Found footage films represent a particularly divisive form of cinema. Usually exploited for horror purposes more than anything else, they are typified by a deliberately amateurish quality and a first-person perspective in which the viewer’s visibility of the action is confined to a single character operating a video camera. This limited viewpoint is why the form is so well suited to horror – limiting what the audience is able to see at any given time is a well-tested way of upping the fear and tension in a scary situation.
At the same time, many viewers have issues with the jagged, hand-held photography causing motion sickness, and the relative ease with which any enterprising filmmaker can exploit the form has led to an awful lot of sub-standard works. I generally find myself on the side of having a lot of time for the found footage phenomenon, but I am as aware as anyone of the quality issues that exist.

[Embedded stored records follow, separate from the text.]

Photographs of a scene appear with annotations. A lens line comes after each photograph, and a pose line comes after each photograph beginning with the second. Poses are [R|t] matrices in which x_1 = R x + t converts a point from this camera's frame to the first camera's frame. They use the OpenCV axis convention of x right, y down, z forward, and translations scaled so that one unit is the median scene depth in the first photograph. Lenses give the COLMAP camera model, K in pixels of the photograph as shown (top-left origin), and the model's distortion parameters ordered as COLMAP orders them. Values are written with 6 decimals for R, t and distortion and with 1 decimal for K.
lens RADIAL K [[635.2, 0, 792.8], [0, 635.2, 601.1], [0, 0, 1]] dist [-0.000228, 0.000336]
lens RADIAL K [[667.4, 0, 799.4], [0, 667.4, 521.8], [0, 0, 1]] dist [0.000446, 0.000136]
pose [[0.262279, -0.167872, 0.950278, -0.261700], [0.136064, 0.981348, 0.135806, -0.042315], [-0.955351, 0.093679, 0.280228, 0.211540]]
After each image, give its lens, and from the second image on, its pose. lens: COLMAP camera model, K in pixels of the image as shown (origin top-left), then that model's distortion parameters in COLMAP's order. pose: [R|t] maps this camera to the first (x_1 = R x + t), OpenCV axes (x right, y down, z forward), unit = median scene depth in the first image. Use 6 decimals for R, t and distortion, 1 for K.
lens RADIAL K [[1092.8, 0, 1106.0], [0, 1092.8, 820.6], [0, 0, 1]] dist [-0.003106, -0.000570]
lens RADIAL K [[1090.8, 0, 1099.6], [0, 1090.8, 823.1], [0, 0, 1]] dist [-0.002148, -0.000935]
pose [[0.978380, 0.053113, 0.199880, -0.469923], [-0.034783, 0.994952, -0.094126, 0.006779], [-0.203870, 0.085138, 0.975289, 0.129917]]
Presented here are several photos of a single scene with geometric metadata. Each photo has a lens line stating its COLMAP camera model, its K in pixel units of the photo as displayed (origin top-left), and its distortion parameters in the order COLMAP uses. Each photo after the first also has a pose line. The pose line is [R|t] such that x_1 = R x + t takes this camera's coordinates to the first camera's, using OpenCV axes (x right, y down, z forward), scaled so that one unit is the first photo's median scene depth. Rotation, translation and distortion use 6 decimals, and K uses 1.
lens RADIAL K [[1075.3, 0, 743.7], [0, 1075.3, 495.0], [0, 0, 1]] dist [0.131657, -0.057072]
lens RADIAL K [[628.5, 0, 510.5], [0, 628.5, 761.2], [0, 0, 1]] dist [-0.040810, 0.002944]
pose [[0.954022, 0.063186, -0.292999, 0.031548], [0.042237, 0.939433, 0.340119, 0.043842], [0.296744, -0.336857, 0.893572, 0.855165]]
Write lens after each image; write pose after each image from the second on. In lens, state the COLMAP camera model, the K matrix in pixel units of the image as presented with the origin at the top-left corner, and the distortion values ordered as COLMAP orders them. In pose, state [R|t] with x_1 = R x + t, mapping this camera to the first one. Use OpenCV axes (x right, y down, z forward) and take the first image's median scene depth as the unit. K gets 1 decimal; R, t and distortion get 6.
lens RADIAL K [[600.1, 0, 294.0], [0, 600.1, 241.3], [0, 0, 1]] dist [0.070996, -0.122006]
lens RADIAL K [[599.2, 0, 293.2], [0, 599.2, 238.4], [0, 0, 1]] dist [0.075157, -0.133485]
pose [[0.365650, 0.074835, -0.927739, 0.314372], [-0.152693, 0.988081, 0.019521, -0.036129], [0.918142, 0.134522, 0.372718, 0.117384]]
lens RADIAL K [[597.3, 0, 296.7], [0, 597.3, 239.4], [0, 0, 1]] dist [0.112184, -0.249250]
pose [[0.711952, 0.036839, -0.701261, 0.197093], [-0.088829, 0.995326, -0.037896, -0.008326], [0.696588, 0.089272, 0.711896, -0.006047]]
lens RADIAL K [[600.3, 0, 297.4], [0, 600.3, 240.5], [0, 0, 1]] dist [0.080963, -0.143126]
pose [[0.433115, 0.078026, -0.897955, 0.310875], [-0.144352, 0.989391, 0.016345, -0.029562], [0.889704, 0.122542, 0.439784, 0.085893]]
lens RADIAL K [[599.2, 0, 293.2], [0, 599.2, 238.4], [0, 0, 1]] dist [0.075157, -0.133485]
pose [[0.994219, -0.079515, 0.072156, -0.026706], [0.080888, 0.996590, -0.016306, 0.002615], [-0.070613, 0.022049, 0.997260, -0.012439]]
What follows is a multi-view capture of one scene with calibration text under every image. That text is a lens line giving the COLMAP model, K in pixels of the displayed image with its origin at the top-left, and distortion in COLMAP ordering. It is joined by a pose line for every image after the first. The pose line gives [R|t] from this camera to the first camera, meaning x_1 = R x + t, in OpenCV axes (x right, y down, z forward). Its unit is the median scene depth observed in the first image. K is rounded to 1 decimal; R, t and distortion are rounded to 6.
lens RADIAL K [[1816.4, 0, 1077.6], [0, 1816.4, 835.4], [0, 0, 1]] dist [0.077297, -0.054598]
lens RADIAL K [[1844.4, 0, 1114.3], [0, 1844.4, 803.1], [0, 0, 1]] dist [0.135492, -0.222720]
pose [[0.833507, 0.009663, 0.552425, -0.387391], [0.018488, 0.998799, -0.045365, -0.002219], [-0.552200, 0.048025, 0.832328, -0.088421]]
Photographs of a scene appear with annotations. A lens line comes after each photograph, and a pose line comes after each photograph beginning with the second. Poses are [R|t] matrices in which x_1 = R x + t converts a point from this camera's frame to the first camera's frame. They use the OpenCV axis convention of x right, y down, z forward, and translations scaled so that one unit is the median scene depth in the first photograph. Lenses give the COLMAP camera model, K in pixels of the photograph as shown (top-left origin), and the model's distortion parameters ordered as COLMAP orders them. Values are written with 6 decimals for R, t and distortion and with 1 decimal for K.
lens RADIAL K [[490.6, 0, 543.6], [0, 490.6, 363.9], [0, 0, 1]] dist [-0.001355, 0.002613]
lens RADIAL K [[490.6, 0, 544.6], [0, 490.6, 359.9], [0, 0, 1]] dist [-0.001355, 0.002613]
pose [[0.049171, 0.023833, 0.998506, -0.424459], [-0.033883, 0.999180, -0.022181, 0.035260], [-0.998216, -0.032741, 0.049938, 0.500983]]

Phoenix Forgotten is a 2017 blend of science fiction and horror, and marks the directorial debut of Justin Barber. It follows protagonist Sophie Bishop (Florence Hartigan), who returns to her Arizona home to make a documentary project about her brother Josh (Luke Spencer Roberts) – who went missing in the desert with two friends 20 years earlier after witnessing UFOs in the sky.
It seems Phoenix Forgotten had a fair amount of support in getting made. Its producers include directors Ridley Scott (Alien, Blade Runner), Wes Ball (The Maze Runner), and Courtney Solomon (Dungeons & Dragons), as well as former Columbia Pictures head Mark Canton. Upon release, however, it almost entirely flew under the radar. It is not difficult to see why: the film owes a particularly obvious debt to Myrick and Sanchez’s The Blair Witch Project (1999): an attempt to make a documentary goes awry and leads to growing tension. The film’s final act in particular feels rather derivative, and relies on near-identical techniques to enhance the frightening elements – only this time with UFOs instead of witches.
That said, the film is not a total write-off. The first two-thirds, focused closely on Sophie’s attempts to research her brother’s disappearance, has a nice growing sense of paranoia and a well-paced story. Florence Hartigan also delivers a reasonable good performance in the role. While the final third does feel a little too much in debt to Blair Witch, it does manage to include some particularly nice touches and surprises that offer some originality in its less inspired context.
Enjoyment of Phoenix Forgotten ultimately depends on how much the individual viewer likes found footage movies. In that context it is a relatively enjoyable small-scale thriller – not particularly memorable, but certainly sufficiently well made to pass away its 87-minute running time. Should the form prove a challenge, however, then there is certainly not enough meat on its bones to justify the effort is sitting through it. On this one, your mileage is going to vary.